Reasoning behind having to specify L for long, F,D for float, double

This becomes important when you do more than a simple assignment. If you take

float x = 0.1 * 3.0;

it makes a difference if the computer does the multiplication in double precision and then converts to single precision or if it converts the numbers to single precision first and then multiplies.

edit: Not in this explicit case 0.1 and 3.0, but if your numbers become complex enough, you will run into precision issues that show differences between float and double. Making it explicit to the compiler if they are supposed to be doubles or float avoids ambiguity.


When you have a constant there are subtle differences between value which look the same, but are not.
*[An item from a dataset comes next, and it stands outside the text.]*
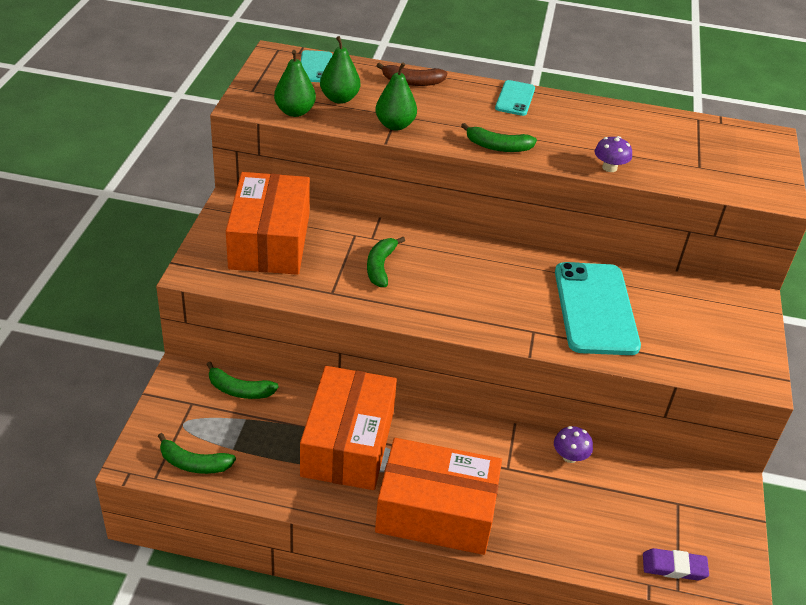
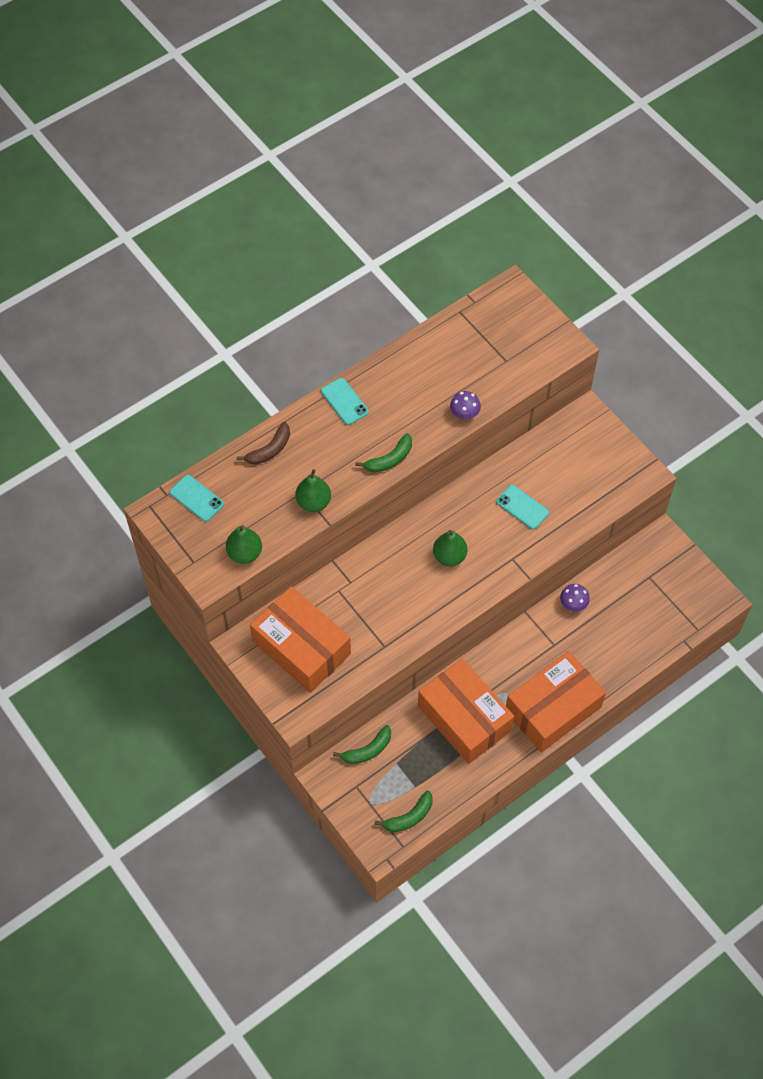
camera: 45 degrees left, 20 degrees up
green pear [320,36,360,104] -> green pear moved to [433,530,467,566]
green banana [367,237,405,287] -> none
turquoise phone [555,262,641,355] -> turquoise phone [496,485,549,530], size x0.51
purple eraser [643,548,709,581] -> none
Additionally, since autoboxing was introduce, you get a very different result as less.

Consider what you get if you multiply 0.1 by 0.1 as a float or as a double and convert to a float.

float a = (float) (0.1 * 0.1);
float b = 0.1f * 0.1f;
System.out.println("a= "+new BigDecimal(a));
System.out.println("b= "+new BigDecimal(b));
System.out.println("a == b is " + (a == b));

prints

a= 0.00999999977648258209228515625
b= 0.010000000707805156707763671875
a == b is false

Now compare what you get if you use either float or int to perform a calculation.

float a = 33333333f - 11111111f;
float b = 33333333 - 11111111;
System.out.println("a= "+new BigDecimal(a));
System.out.println("b= "+new BigDecimal(b));
System.out.println("a == b is " + (a == b));

prints

a= 22222220
b= 22222222
a == b is false

Compare int and long

long a = 33333333 * 11111111; // overflows
long b = 33333333L * 11111111L;
System.out.println("a= "+new BigDecimal(a));
System.out.println("b= "+new BigDecimal(b));
System.out.println("a == b is " + (a == b));

prints

a= -1846840301
b= 370370362962963
a == b is false

compare double with long

double a = 333333333333333333L  / 333333333L;
double b = 333333333333333333D  / 333333333D;
System.out.println("a= "+new BigDecimal(a));
System.out.println("b= "+new BigDecimal(b));
System.out.println("a == b is " + (a == b));

prints

a= 1000000001
b= 1000000000.99999988079071044921875
a == b is false

In summary its possible to construct a situation where using int, long, double or float will produce a different result compared with using another type.